You are sitting on the floor within hopping distance of these people who are literally flying and leaping and falling, performing these feats of human magic. It just doesn’t seem physically possible when you see it up close. It’s absolutely mind blowing, endlessly fascinating and endlessly beautiful to watch.
When you spend time in the rehearsal room, you start to see the impact on their bodies when they stop dancing. You’re suddenly aware that you are watching an athlete, you see them double up in the wings as their bodies are just screaming in agony. It’s fascinating, I loved working with the dancers every day.
Did you get to see broken toenails and bleeding feet in real life?
You wouldn’t believe the way that they just work through their injuries. It’s such a competitive world, so they just learn to cover it all up. They’re like cats, you know how a cat can hide if it’s got a broken leg? That’s what it’s like being in a room full of dancers. Nobody will admit their weaknesses, they are all so strong-willed and strong-bodied.
Did you encounter any Paul Grayson-like characters in the rehearsal rooms? I’m terrified if so.
Nobody in the room no, but all of the dancers told me that they have had experiences with people like Paul Grayson. Unfortunately, that type of power hungry character is very common in the ballet world. Often when we were going through the script that dancers would groan “no, that happened to me” and the stories they’d tell were just awful. The level of physical and emotional abuse in that world is just huge. For some it’s a nurturing place, but all of them encounter their own versions of Paul, at some point.
How do you feel about the early comparisons to Black Swan?

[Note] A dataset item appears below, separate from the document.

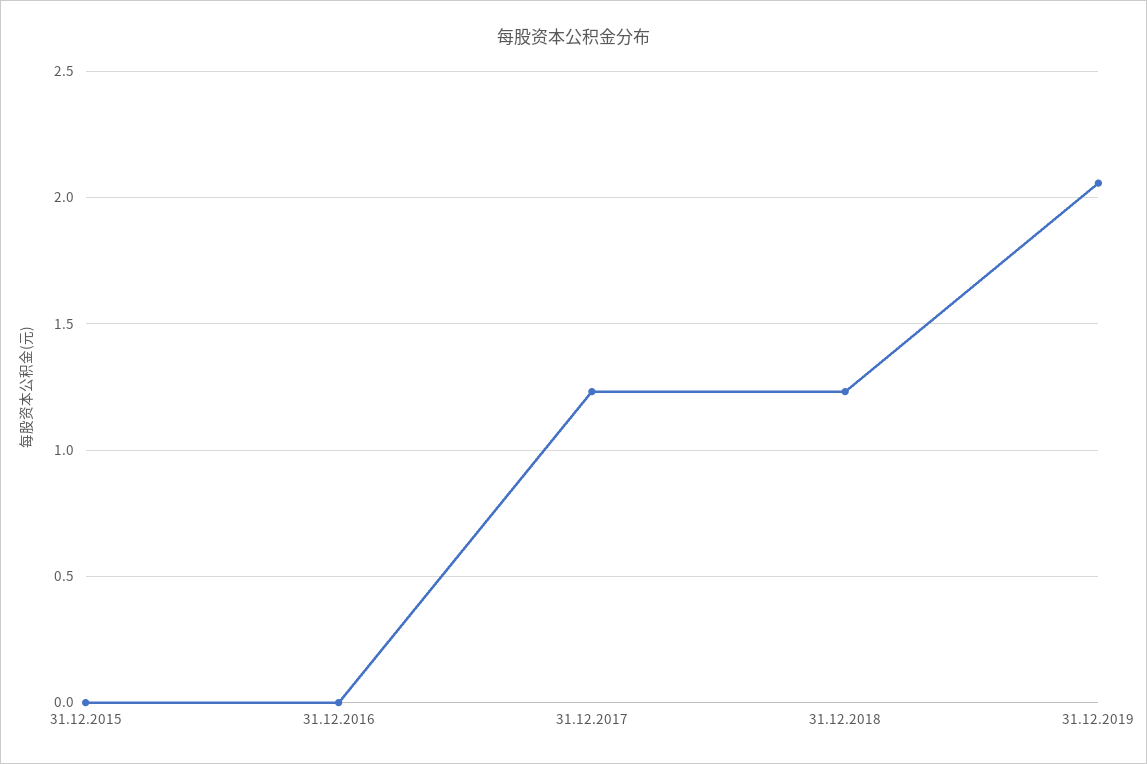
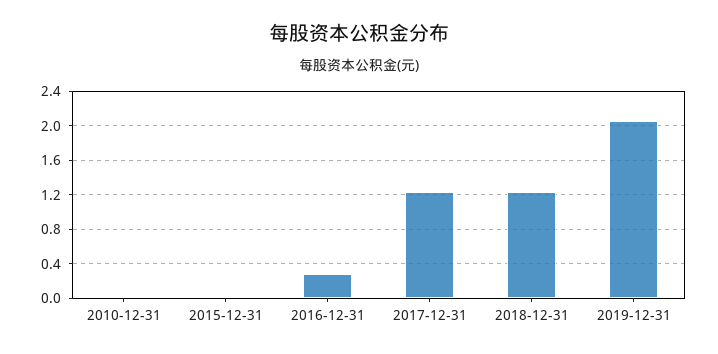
31.12.2016: 0 -> 0.3
2010-12-31: none -> 0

Honestly, I don’t think it’s a fair comparison at all. Black Swan was a man’s view of the ballet world. More of a horror movie about a pretty girl descending into madness. I think Moira, with her own experience, wrote a show that is ultimately about what it means to be a woman in our society. They are two very different stories.
That’s interesting because it feels like Breaking Bad, above being about meth, is about this weird struggle with modern masculinity. Flesh and Bone has taken the same interest with women.
Absolutely. I’m from a family that’s predominantly women, my Dad and I were always in the minority. I saw how hard it was for the women in my family to do something other than what was expected of them, and to negotiate the world of men. Whenever I read or see something like Flesh and Bone, I’m reminded of the women in my family, and the importance of telling stories for women.
How was it playing such an aggressively unlikable man?
The thing with me is that I take my characters home with me in the evening. I’m always pulling sections of myself forward to put into characters, and I struggle to push them back at the end of the day. I know some people can forget about their characters once they take their wig off, but mine always hang around. Which can be awful.
The thing about Paul is this: he doesn’t know he’s awful. He sort of borders on the sociopath in that he has no empathy for anyone else at all. That enables him to do awful things without even thinking twice about it, or being aware of what he’s doing. It was actually quite good fun.
There is a backstory which he is complete denial about, when we get to around episode four. You’ll see that there was something in his life which shattered his world as a child. There are darker elements in his past, but he doesn’t dwell on them so, as an actor, you aren’t allowed to dwell on them either.
One more question: Ben Daniels can you ever have a nice night out at the ballet ever again?
I have a completely new appreciation for it. I’ve always thought of it as beautiful and elegant and joyful, but now I watch them and I know that as soon as they go off, they will be bent double and gasping for breath with various parts of their body screaming in agony. I know how hard they’re working now, and it’s beautiful to see them mask that.